Work item: Rewrite the lines below with "scatter plot" replaced by "scatter chart" and everything else unchanged. Leave the pictures out.

Material provided:
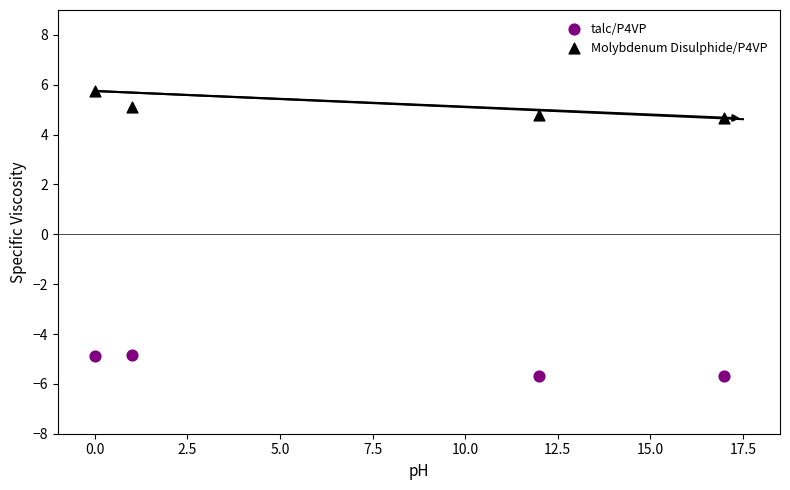

What is the X range (max minus min) for the scatter plot?

17.0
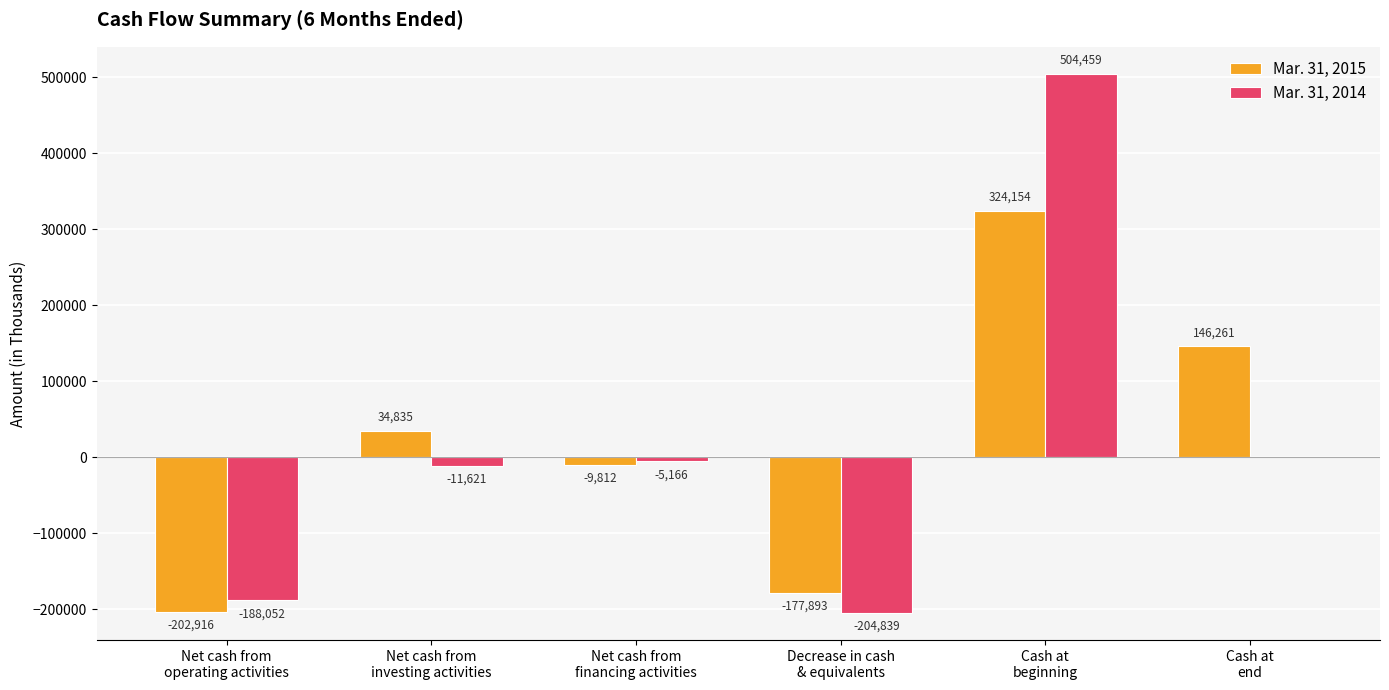

What is the difference between the Mar. 31, 2015 values at Net cash from
financing activities and Net cash from
operating activities?

193104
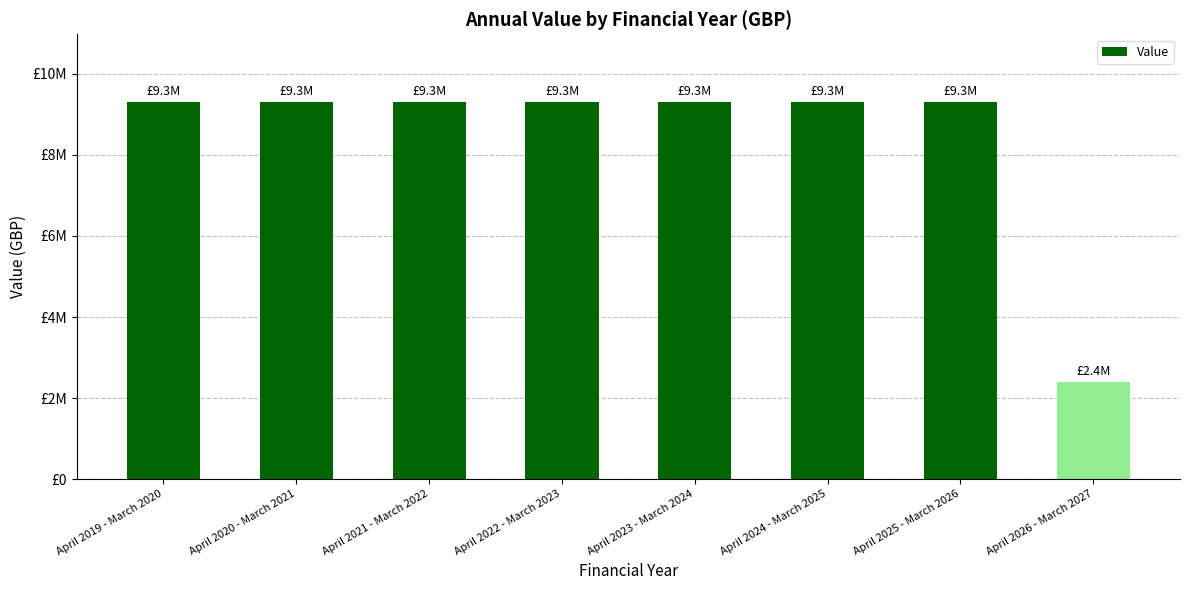

What position from the left is April 2020 - March 2021?

2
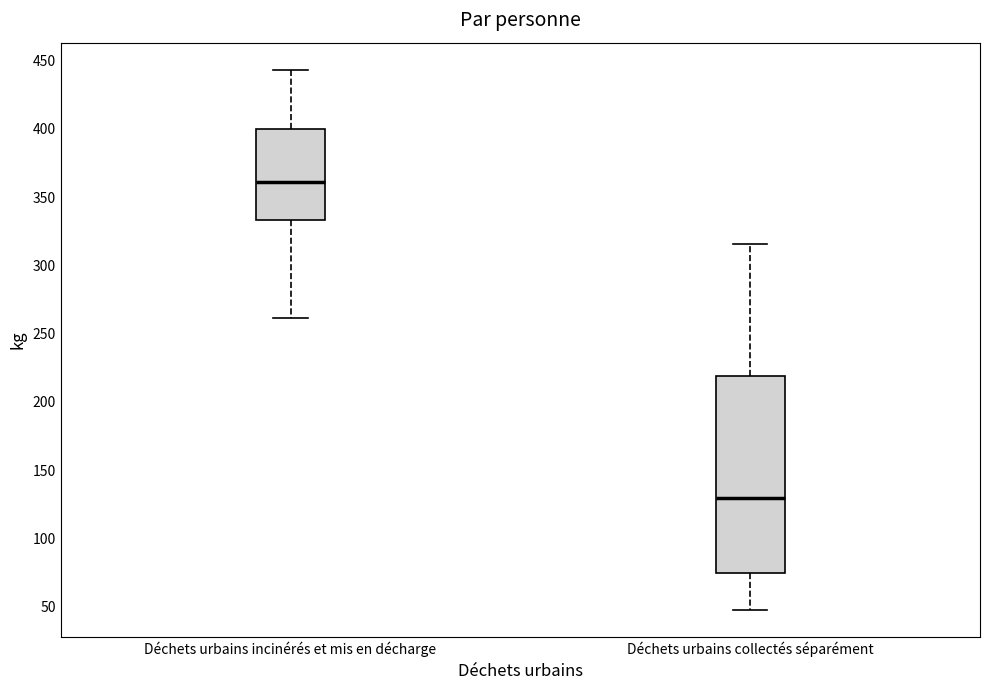

Where is the lower edge of the box for Déchets urbains incinérés et mis en décharge on the y-axis? The values are not printed on the chart, so give them approximately, as read against the axis.

335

Solution to this task:
What is the X range (max minus min) for the scatter chart?

17.0

What is the difference between the Mar. 31, 2015 values at Net cash from
financing activities and Net cash from
operating activities?

193104

What position from the left is April 2020 - March 2021?

2

Where is the lower edge of the box for Déchets urbains incinérés et mis en décharge on the y-axis? The values are not printed on the chart, so give them approximately, as read against the axis.

335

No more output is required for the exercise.